In seinem Gutachten "Stickstoff: Lösungsstrategien für ein drängendes Umweltproblem" benennt der Sachverständigenrat für Umweltfragen einen ganzen Katalog von Empfehlungen. Welche haben absolute Priorität?

Die Stickstoffproblematik ist nicht neu und wird bereits in einer ganzen Reihe Maßnahmen aufgegriffen, die durchaus Wirkung zeigen. Prioritär ist unseres Erachtens, dass die Hintergrundbelastung der Luft insgesamt gemindert wird und gleichzeitig die Hochbelastungsstandorte auf der einen Seite sowie die besonders empfindlichen Gebiete auf der anderen Seite regional schneller und wirksamer vom Stickstoffeintrag befreit werden. Dazu sollte Deutschland eine ambitionierte Luftreinhaltepolitik auf europäischer Ebene vorantreiben und die Einträge aus der Landwirtschaft reduzieren. Die zentrale Maßnahme dafür ist die Düngeverordnung, die durch Überschussabgaben und räumlich differenzierte Vorgaben flankiert werden sollte.

* _Vorliegende Einträge_

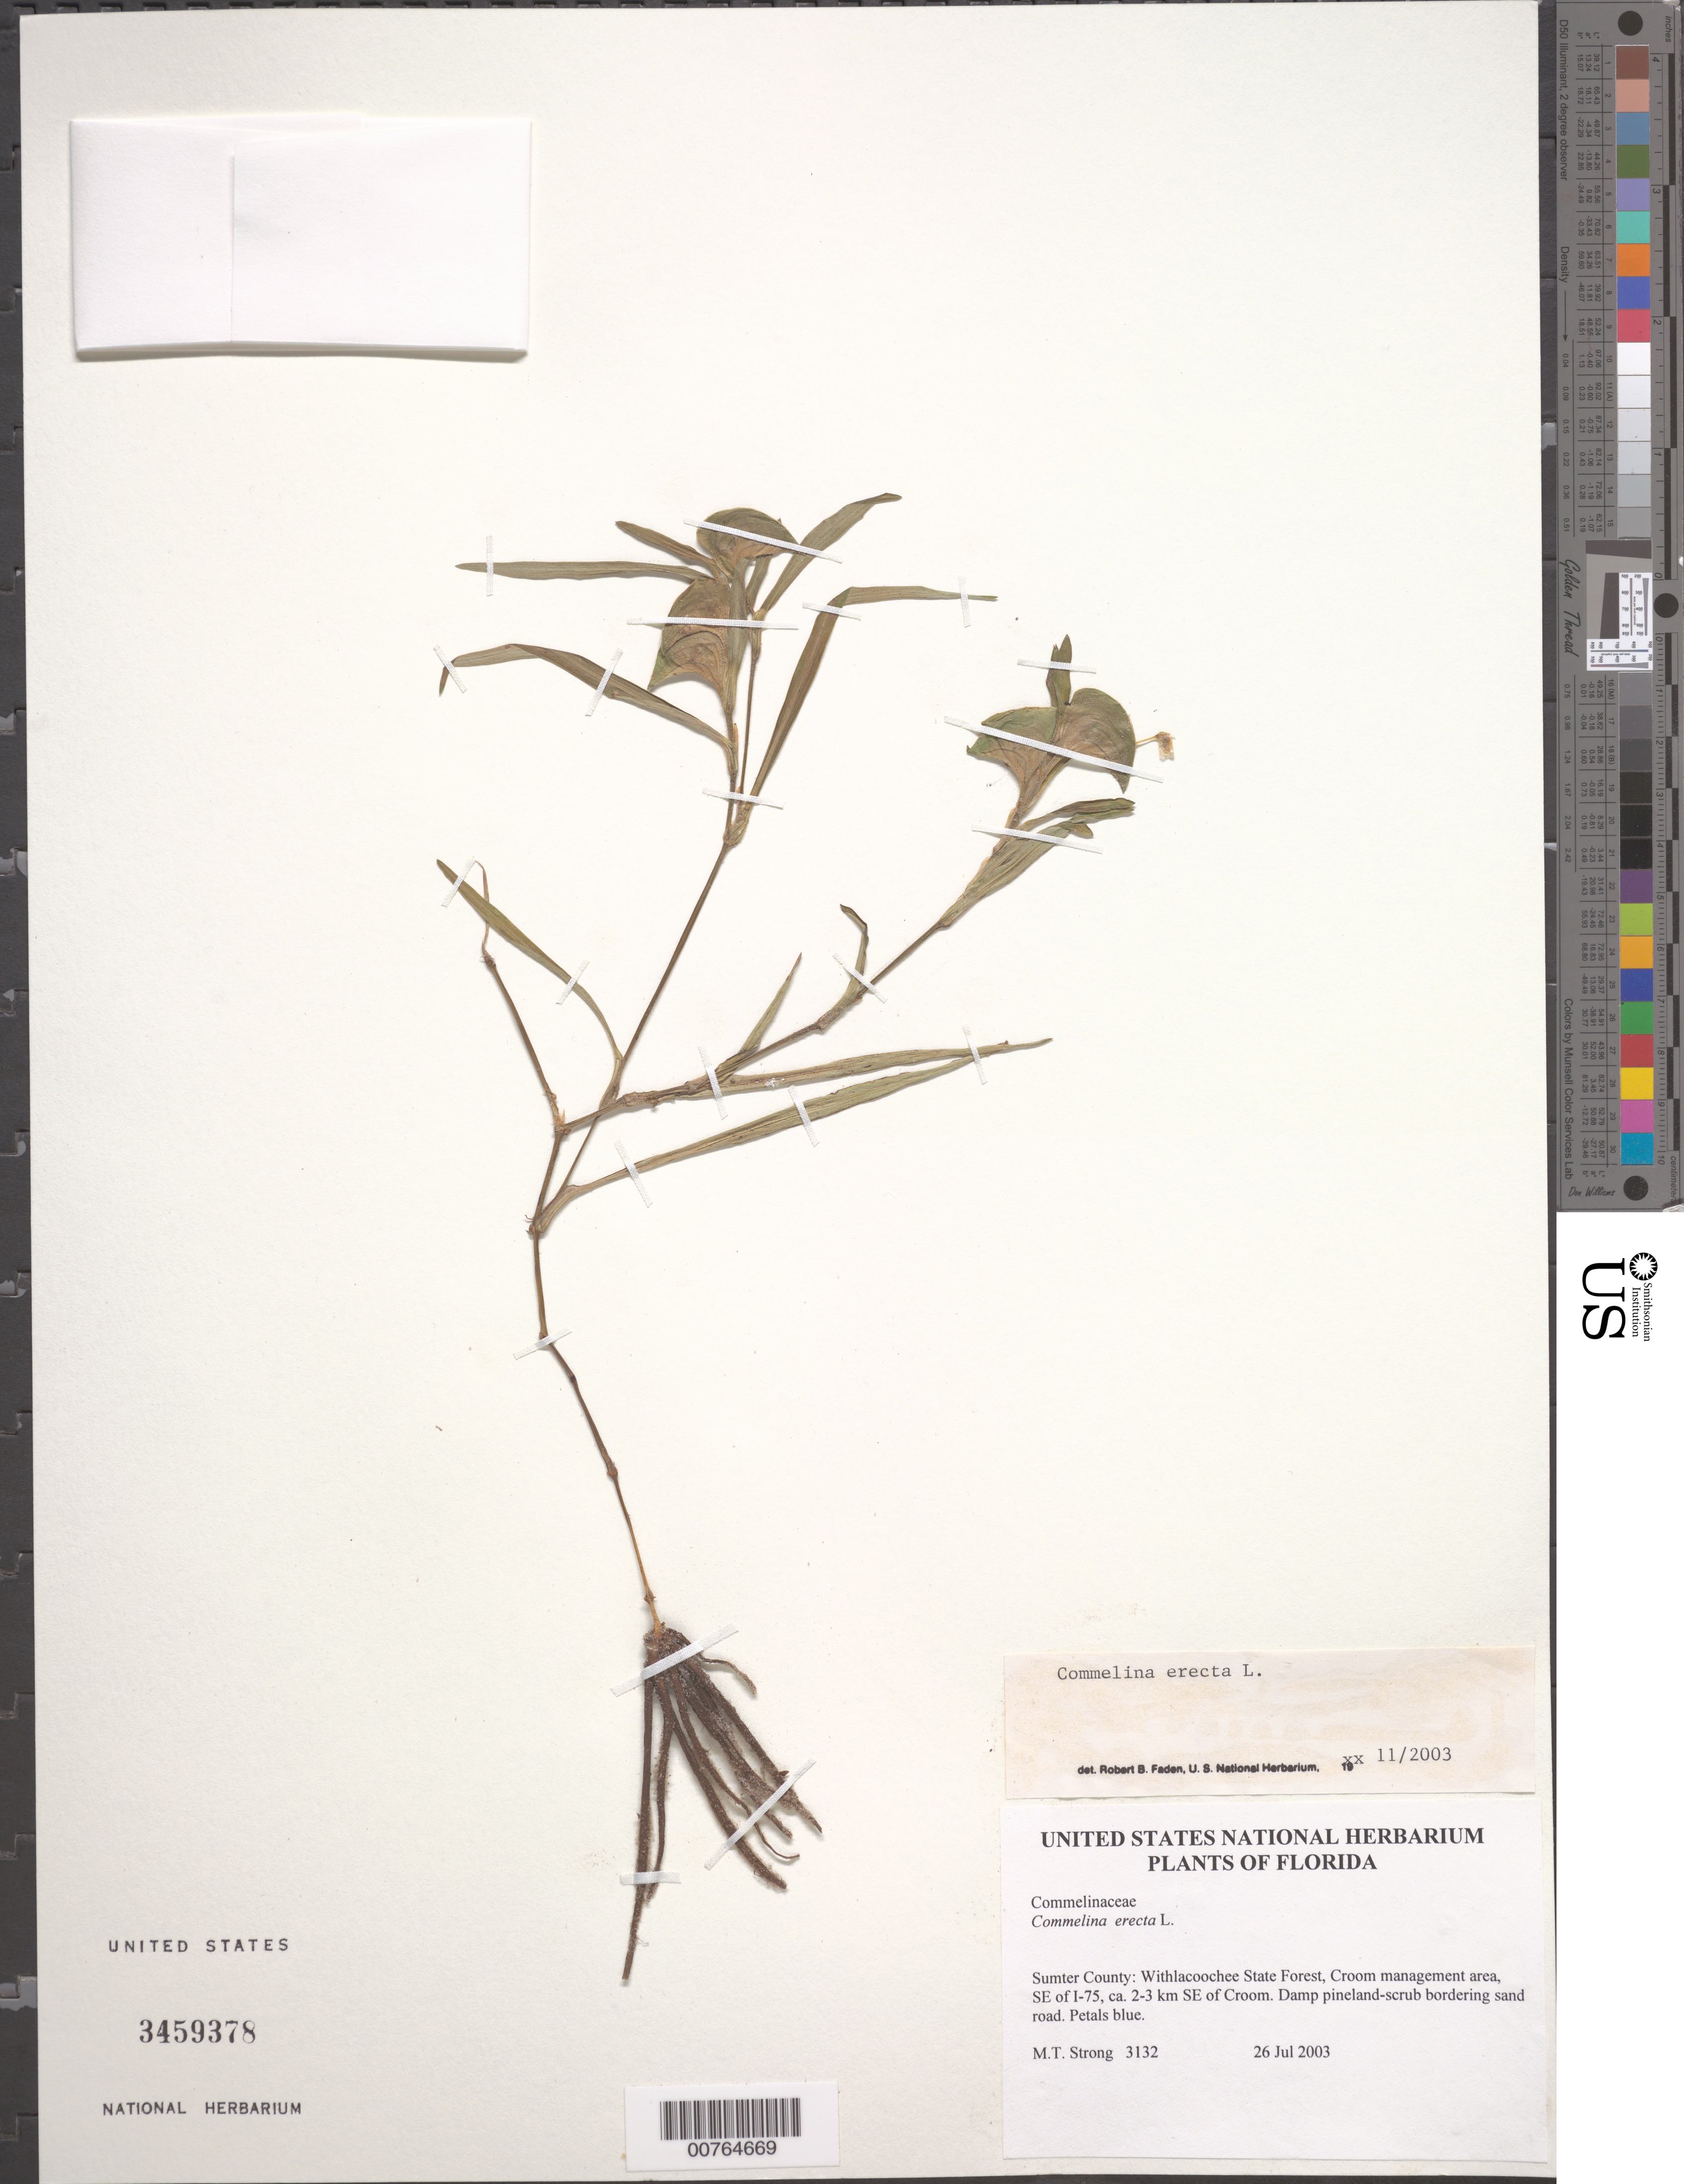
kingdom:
* * *
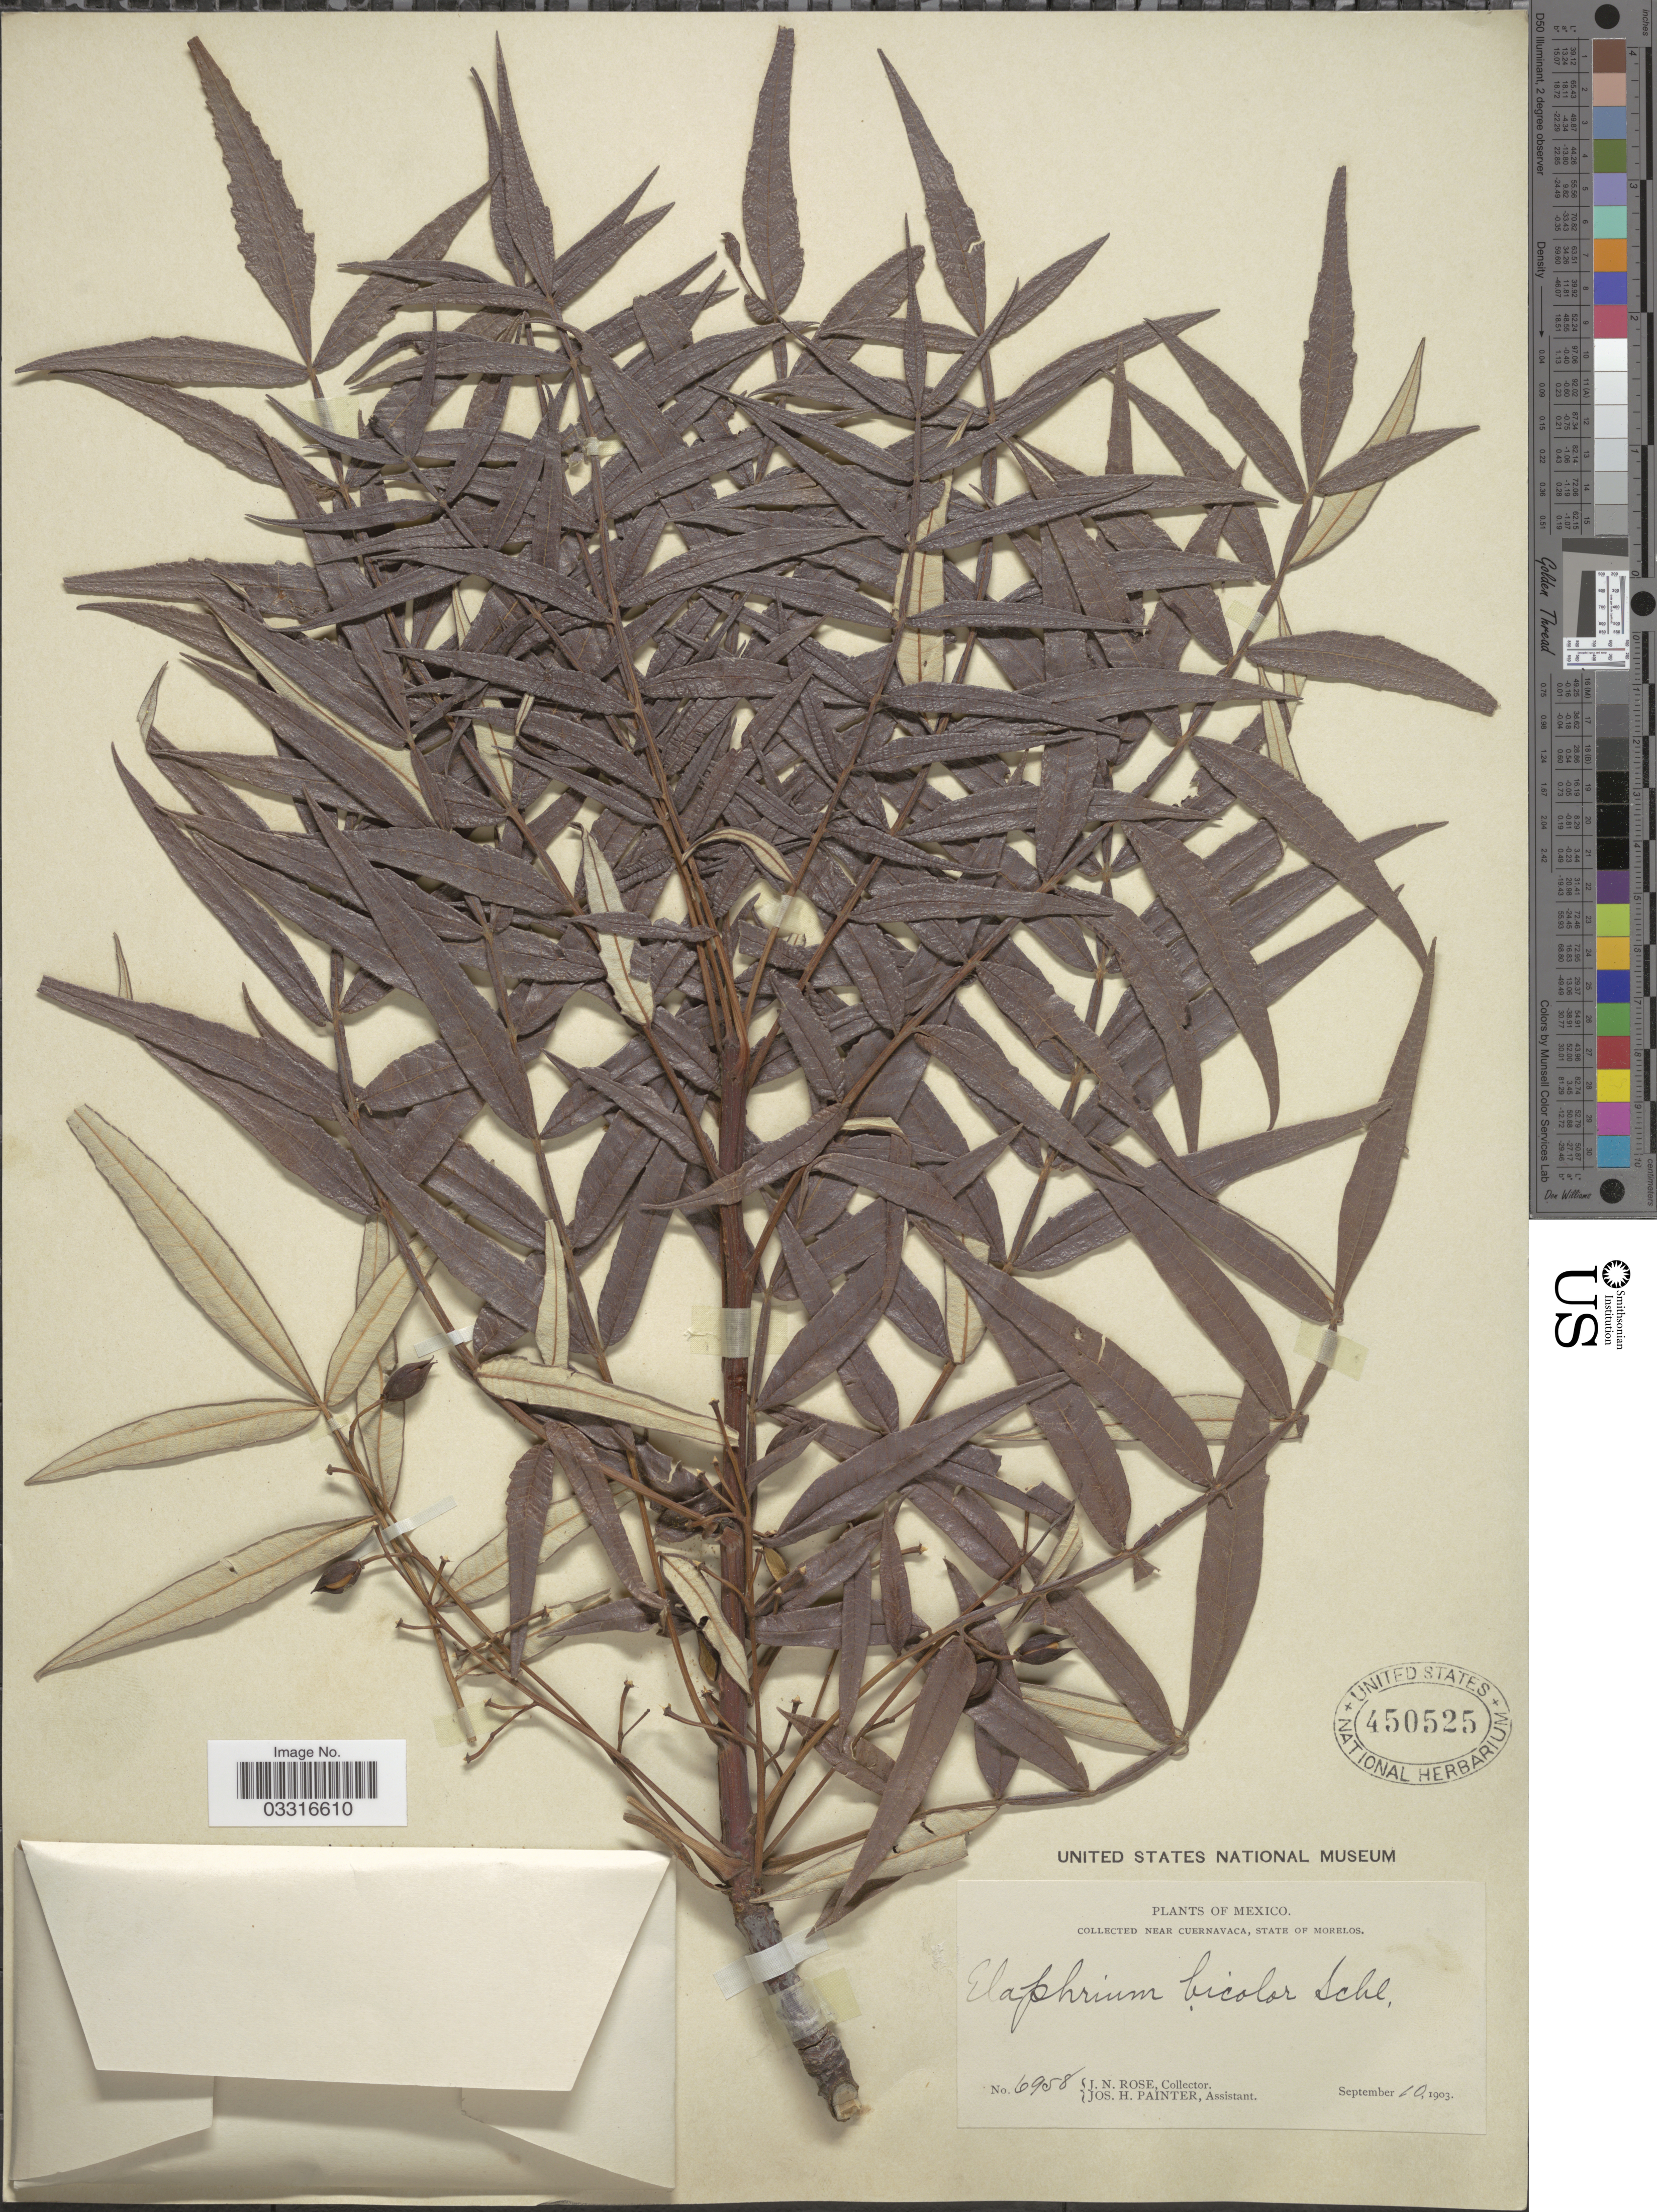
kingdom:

* _Die Aufgaben_
1. Schreib aus dem Text über Stickstoff genau den Teil ab, der mit „Die Stickstoffproblematik ist“ anfängt und bis einschließlich „flankiert werden sollte.“ geht.
2. Beantworte mithilfe des Textes über Stickstoff diese Fragen:
(a) Wie heißt das Gutachten des Sachverständigenrats für Umweltfragen?
(b) Auf welcher Ebene soll Deutschland eine ambitionierte Luftreinhaltepolitik vorantreiben?
(c) Welche Maßnahme wird als die zentrale genannt?
Die Einträge haben hiermit nichts zu tun.

* _Die Lösungen_
1.
Die Stickstoffproblematik ist nicht neu und wird bereits in einer ganzen Reihe Maßnahmen aufgegriffen, die durchaus Wirkung zeigen. Prioritär ist unseres Erachtens, dass die Hintergrundbelastung der Luft insgesamt gemindert wird und gleichzeitig die Hochbelastungsstandorte auf der einen Seite sowie die besonders empfindlichen Gebiete auf der anderen Seite regional schneller und wirksamer vom Stickstoffeintrag befreit werden. Dazu sollte Deutschland eine ambitionierte Luftreinhaltepolitik auf europäischer Ebene vorantreiben und die Einträge aus der Landwirtschaft reduzieren. Die zentrale Maßnahme dafür ist die Düngeverordnung, die durch Überschussabgaben und räumlich differenzierte Vorgaben flankiert werden sollte.

2.
(a) „Stickstoff: Lösungsstrategien für ein drängendes Umweltproblem“
(b) Auf europäischer Ebene
(c) Die Düngeverordnung